**頁面摘錄**
那段時間我們經常是上午和大姐丈夫一起要人,下午在一起學法、交流。大姐當時擔負著許多的項目,許多事情都是她跑來跑去的,現在大姐被綁架,不是她一個人的問題,是針對整體來的。我們學習《二零零五年舊金山法會講法》。發生這個問題,一個是針對這個學員本身的,現在大姐在裏面,我們不能去找她哪裏有問題,這樣找等於是和邪惡一夥的,等於給邪惡找迫害的藉口,這些要等她出來後,我們一起學法,在法上歸正;另一個是看我們整體上怎麼動。我們現在就是該幹甚麼幹甚麼,不被這件事情所帶動,惡警以為把「知名」的綁架了,別人就被帶動了、害怕了,另外空間的邪惡以為綁架了大姐,她以前協調的事情都沒有人做了,整體就散了,不是的,我們要做的更好,資料點要遍地開花。

師父在《二零零三年元宵節講法》時說:「作為大法弟子,有甚麼問題大家都要齊心合力的去做。它們不怕醜,我們就把這些醜事在全世界給它揭,叫全美國都知道美國公民被抓了。它不怕醜我們就做,它只要不放一天,我們就給它張揚一天。」同修一天不出來,我們就要揭露一天,一天不出來,我們就利用這件事情為切入點講真相。

當時我們除了貼不乾膠還從不同的角度做了多期單張、小冊子。另外,我們排出了許多真相紙幣的模版,簡明的寫出當地國保大隊過去的犯罪事實,然後大批的印製,也寫流通快的真相幣,很快真相就鋪開了,同修花錢時,常人接到錢看到真相後都罵惡警不是人。

**工作項目 a**
請抄錄頁面摘錄中自「那段時間我們經常是上午和大姐」起、至「做的更好,資料點要遍地開花。」止（含該處）的文字，一字不改。

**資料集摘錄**
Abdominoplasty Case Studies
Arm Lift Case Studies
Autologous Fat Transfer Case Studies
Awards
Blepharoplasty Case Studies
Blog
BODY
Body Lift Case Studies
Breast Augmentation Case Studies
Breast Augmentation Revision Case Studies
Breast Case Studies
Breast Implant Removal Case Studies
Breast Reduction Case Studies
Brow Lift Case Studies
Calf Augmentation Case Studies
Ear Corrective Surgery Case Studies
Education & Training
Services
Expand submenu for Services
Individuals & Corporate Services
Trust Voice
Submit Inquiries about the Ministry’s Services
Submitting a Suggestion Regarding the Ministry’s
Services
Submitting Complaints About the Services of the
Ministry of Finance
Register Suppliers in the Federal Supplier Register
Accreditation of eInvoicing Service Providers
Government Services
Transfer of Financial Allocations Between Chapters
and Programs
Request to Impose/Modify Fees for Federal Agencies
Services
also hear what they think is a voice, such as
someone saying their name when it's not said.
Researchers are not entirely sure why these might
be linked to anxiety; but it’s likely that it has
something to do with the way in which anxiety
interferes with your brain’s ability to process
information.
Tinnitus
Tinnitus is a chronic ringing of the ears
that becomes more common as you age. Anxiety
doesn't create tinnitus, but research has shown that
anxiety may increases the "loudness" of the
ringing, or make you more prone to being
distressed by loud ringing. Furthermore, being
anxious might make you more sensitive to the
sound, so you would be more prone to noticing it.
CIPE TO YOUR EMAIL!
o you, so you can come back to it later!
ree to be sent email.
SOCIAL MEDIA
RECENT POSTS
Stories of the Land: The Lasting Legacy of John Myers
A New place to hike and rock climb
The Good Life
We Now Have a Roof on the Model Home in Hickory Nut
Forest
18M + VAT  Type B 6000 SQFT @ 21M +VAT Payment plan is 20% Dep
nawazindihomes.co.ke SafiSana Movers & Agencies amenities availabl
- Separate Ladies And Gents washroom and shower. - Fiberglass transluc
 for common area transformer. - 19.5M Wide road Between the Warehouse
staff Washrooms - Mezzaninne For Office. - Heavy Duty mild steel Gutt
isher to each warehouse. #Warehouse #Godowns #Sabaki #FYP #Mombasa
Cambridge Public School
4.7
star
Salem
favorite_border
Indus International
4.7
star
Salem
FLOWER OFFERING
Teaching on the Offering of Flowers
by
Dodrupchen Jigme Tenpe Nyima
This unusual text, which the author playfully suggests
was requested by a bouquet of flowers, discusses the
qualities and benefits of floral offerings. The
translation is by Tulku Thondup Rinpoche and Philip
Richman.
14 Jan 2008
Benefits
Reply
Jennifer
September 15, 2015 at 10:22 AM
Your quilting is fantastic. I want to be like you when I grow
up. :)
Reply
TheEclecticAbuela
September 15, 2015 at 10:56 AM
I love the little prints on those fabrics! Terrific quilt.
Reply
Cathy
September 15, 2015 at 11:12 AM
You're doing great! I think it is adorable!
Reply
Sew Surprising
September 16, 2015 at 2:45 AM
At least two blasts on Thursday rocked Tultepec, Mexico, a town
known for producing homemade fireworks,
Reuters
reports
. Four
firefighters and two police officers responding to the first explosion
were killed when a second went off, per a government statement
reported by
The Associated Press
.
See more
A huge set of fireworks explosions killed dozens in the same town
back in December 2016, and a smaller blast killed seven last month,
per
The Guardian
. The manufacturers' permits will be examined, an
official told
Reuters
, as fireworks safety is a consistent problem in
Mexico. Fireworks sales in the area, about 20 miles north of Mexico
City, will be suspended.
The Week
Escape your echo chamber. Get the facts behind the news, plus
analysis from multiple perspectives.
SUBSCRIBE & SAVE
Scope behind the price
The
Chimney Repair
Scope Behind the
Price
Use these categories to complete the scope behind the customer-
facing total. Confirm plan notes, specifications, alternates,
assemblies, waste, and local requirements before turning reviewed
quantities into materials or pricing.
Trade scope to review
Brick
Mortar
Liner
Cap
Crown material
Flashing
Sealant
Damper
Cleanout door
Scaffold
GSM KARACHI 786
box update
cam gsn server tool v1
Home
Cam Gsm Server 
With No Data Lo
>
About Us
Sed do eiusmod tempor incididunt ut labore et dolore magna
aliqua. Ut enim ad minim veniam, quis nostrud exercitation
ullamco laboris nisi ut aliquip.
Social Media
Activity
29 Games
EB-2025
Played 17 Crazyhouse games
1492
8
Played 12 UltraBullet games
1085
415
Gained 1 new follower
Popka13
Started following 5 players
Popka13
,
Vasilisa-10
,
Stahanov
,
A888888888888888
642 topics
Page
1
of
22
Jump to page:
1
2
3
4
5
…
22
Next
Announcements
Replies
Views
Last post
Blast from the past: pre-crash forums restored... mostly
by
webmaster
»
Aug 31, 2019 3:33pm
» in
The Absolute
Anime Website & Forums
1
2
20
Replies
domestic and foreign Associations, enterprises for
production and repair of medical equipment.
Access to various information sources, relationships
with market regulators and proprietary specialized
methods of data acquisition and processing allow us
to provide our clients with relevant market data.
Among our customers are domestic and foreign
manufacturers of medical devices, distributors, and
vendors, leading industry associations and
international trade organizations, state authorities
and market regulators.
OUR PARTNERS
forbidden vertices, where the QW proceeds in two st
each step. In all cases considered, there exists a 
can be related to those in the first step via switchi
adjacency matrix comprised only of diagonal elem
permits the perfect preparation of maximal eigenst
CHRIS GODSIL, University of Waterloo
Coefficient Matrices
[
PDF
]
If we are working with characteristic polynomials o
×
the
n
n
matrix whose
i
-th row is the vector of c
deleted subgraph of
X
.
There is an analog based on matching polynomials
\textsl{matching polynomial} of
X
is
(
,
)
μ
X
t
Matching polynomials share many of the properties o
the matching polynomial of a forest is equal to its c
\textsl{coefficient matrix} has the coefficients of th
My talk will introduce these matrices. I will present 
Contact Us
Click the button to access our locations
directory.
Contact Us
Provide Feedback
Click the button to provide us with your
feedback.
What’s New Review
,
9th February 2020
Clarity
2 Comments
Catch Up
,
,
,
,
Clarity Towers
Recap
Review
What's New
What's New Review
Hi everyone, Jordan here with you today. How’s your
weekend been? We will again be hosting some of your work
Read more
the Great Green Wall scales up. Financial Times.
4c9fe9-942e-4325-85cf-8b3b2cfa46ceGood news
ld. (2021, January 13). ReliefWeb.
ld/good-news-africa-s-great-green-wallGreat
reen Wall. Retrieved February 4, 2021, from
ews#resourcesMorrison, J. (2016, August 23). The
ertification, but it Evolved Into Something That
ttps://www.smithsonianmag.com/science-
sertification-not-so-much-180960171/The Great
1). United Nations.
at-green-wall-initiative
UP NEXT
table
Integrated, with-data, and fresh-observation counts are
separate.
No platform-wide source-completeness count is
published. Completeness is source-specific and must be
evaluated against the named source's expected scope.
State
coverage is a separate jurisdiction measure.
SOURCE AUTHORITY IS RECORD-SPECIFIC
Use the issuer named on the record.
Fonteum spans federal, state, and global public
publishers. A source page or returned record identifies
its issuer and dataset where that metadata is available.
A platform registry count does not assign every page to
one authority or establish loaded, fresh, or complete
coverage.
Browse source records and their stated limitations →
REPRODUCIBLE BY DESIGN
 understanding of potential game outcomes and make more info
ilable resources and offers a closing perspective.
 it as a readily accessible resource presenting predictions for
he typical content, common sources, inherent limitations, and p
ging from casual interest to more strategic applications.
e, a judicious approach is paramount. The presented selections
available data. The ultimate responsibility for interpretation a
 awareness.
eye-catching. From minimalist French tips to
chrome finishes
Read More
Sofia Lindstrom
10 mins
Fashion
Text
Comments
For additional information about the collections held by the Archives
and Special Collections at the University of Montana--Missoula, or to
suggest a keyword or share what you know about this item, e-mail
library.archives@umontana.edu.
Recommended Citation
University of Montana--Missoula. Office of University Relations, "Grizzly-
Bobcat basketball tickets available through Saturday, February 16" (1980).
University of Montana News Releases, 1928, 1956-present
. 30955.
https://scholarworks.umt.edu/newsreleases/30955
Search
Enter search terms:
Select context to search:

**工作項目 b**
請自資料集摘錄的第一列起，摘出至含有「Brow Lift Case Studies」的那一列為止（兩端皆含）的各列，逐字照錄。

**回覆內容 a**
那段時間我們經常是上午和大姐丈夫一起要人,下午在一起學法、交流。大姐當時擔負著許多的項目,許多事情都是她跑來跑去的,現在大姐被綁架,不是她一個人的問題,是針對整體來的。我們學習《二零零五年舊金山法會講法》。發生這個問題,一個是針對這個學員本身的,現在大姐在裏面,我們不能去找她哪裏有問題,這樣找等於是和邪惡一夥的,等於給邪惡找迫害的藉口,這些要等她出來後,我們一起學法,在法上歸正;另一個是看我們整體上怎麼動。我們現在就是該幹甚麼幹甚麼,不被這件事情所帶動,惡警以為把「知名」的綁架了,別人就被帶動了、害怕了,另外空間的邪惡以為綁架了大姐,她以前協調的事情都沒有人做了,整體就散了,不是的,我們要做的更好,資料點要遍地開花。

**回覆內容 b**
Abdominoplasty Case Studies
Arm Lift Case Studies
Autologous Fat Transfer Case Studies
Awards
Blepharoplasty Case Studies
Blog
BODY
Body Lift Case Studies
Breast Augmentation Case Studies
Breast Augmentation Revision Case Studies
Breast Case Studies
Breast Implant Removal Case Studies
Breast Reduction Case Studies
Brow Lift Case Studies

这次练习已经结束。